Esophagitis, esophageal ulceration, and gastric erosion occur with oral formulations. Incidence in FIT was 24.5% for upper GI events in the alendronate group vs. 24.7% in placebo, suggesting that proper dosing technique minimizes excess risk [5]. The key instruction: swallow with a full glass of water, remain upright for 30 minutes (60 minutes for ibandronate), and do not lie down. Patients with active esophageal disorders (stricture, achalasia, Barrett esophagus) should not receive oral bisphosphonates.

Osteonecrosis of the Jaw (ONJ)

ONJ in the osteoporosis-dose setting is rare. A 2015 systematic review in the Journal of Dental Research estimated the incidence at 0.001 to 0.01% (1 in 10,000 to 1 in 100,000 patient-years) for oral bisphosphonates [12]. The risk is 50 to 100 times higher in oncology patients receiving high-dose IV zoledronic acid (4 mg monthly). The American Association of Oral and Maxillofacial Surgeons (AAOMS) 2022 position paper states: "For patients on oral antiresorptive therapy for osteoporosis, the risk of ONJ is very low, and withholding necessary dental procedures is not justified" [13].

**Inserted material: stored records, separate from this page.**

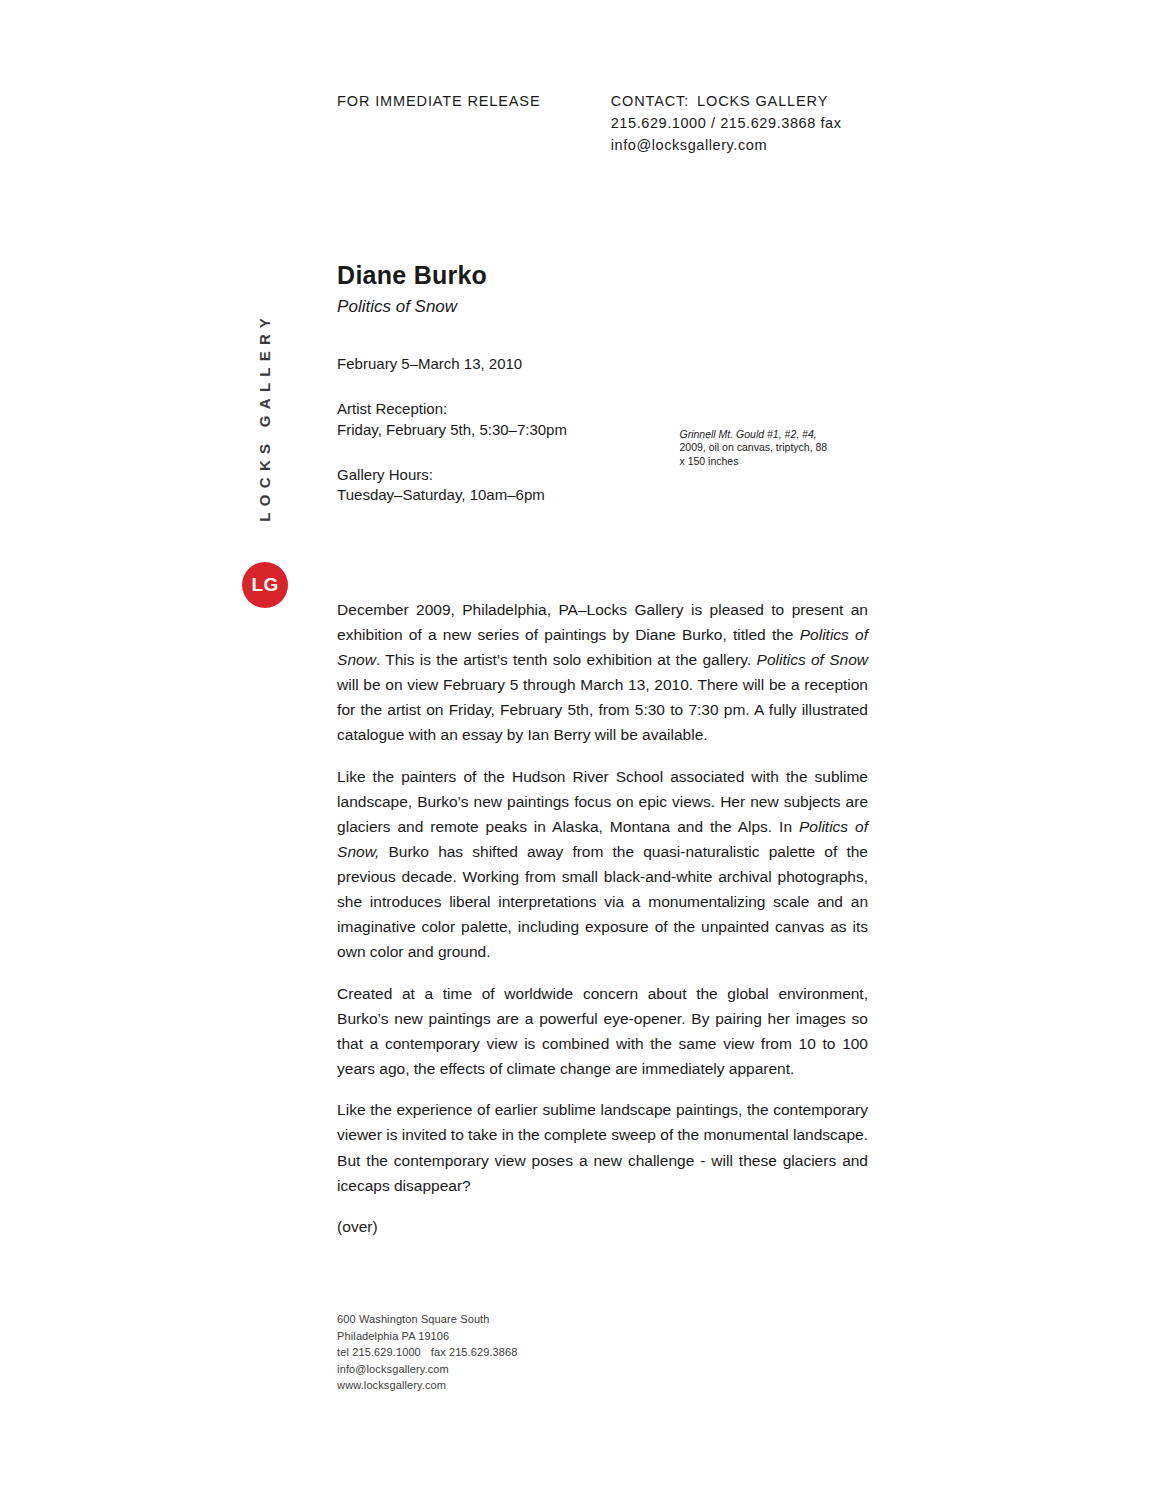Locks Gallery
LG
For Immediate Release
Contact:Locks Gallery
215.629.1000 / 215.629.3868 fax
info@locksgallery.com
Diane Burko
Politics of Snow
February 5–March 13, 2010
Artist Reception:
Friday, February 5th, 5:30–7:30pm
Gallery Hours:
Tuesday–Saturday, 10am–6pm
Grinnell Mt. Gould #1, #2, #4, 2009, oil on canvas, triptych, 88 x 150 inches
December 2009, Philadelphia, PA–Locks Gallery is pleased to present an exhibition of a new series of paintings by Diane Burko, titled the Politics of Snow. This is the artist’s tenth solo exhibition at the gallery. Politics of Snow will be on view February 5 through March 13, 2010. There will be a reception for the artist on Friday, February 5th, from 5:30 to 7:30 pm. A fully illustrated catalogue with an essay by Ian Berry will be available.
Like the painters of the Hudson River School associated with the sublime landscape, Burko’s new paintings focus on epic views. Her new subjects are glaciers and remote peaks in Alaska, Montana and the Alps. In Politics of Snow, Burko has shifted away from the quasi-naturalistic palette of the previous decade. Working from small black-and-white archival photographs, she introduces liberal interpretations via a monumentalizing scale and an imaginative color palette, including exposure of the unpainted canvas as its own color and ground.
Created at a time of worldwide concern about the global environment, Burko’s new paintings are a powerful eye-opener. By pairing her images so that a contemporary view is combined with the same view from 10 to 100 years ago, the effects of climate change are immediately apparent.
Like the experience of earlier sublime landscape paintings, the contemporary viewer is invited to take in the complete sweep of the monumental landscape. But the contemporary view poses a new challenge - will these glaciers and icecaps disappear?
(over)
600 Washington Square South
Philadelphia PA 19106
tel 215.629.1000 fax 215.629.3868
info@locksgallery.com
www.locksgallery.com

Atypical Femoral Fractures (AFF)

AFF involves the subtrochanteric or diaphyseal femur, often bilateral, preceded by prodromal thigh pain. The 2020 ASBMR Task Force report estimated incidence at 3.2 to 50 per 100,000 person-years with bisphosphonate use, increasing with duration of therapy [14]. After 3 years of treatment the absolute risk is approximately 1 per 10,000 patient-years; after 8 or more years it may rise to 1 per 1,000 patient-years. This duration-dependent risk is the primary driver of drug holiday recommendations.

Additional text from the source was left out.